Friday, October 2, 2015

In Tijuana/Rosarito

Walked around town like a wired zombie. Couldn't sleep for anything last night, decided to spend tonight at our old apartment in Rosarito, where there is an autumn chill in the air & a few hundred less cabs & busses & motorcycles racing in the streets.

A real find. The TJ in China Project Space, a nice whitewall gallery competing for slickness with its much more commercial neighbors. The project, started by Tijuana artists Mely Barragan & Daniel Ruanova, puts the city's artists into an international context by exhibiting them with Chinese & other artists in a Beijing space hosted by Ai Weiwei.

As artist & TJ in China collective member Talia Perez explained to me, they are  following a "Glocal" model, thinking globally on a local scale.

The current show in the Avenida Revolucion space is heavy on conceptual art strategies, applying the methods of science & surveillance technology to a transformational reading of cinema and robotics. For instance, Monterey - based artist Ernesto Walker randomly sets a minature robot on a Mars Voyager-like trek about the space via remote control. A very fun & mystifying exhibit, the best I've seen since I got here.

I first came across Tijuana art through projects launched in the eighties, a kind of confrontational conceptualism that set out to show Californians just how Mexican their roots are.

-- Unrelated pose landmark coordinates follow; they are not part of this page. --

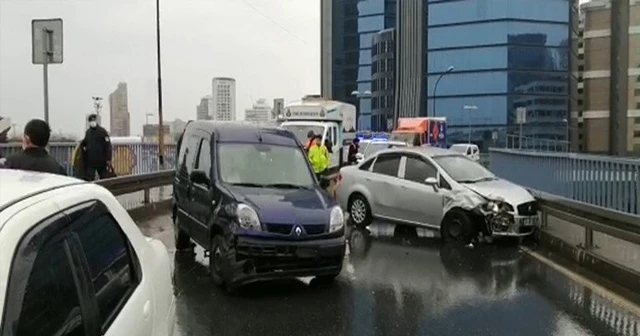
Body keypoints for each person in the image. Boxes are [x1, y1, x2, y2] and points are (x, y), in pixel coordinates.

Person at [81, 114, 112, 181]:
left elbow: (108, 145)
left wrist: (108, 158)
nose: (93, 122)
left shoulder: (102, 131)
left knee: (104, 179)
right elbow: (84, 143)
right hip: (91, 161)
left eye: (94, 120)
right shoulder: (88, 133)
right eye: (91, 120)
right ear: (89, 122)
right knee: (89, 179)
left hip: (101, 160)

Talia Perez agreed that you don't see a lot of that kind of art in Tijuana, mostly because younger artists have little sense of recent art history. She pointed out that galleries like 206 Arte Contemporaneo & Blastula are trying to raise the level of discourse by holding talks & workshops on art history & criticism.

Heading back to TJ tomorrow for Turista Libre's bus tour of sites participating in the First International Photography Festival Tijuana. Should be fun. I should be well-rested.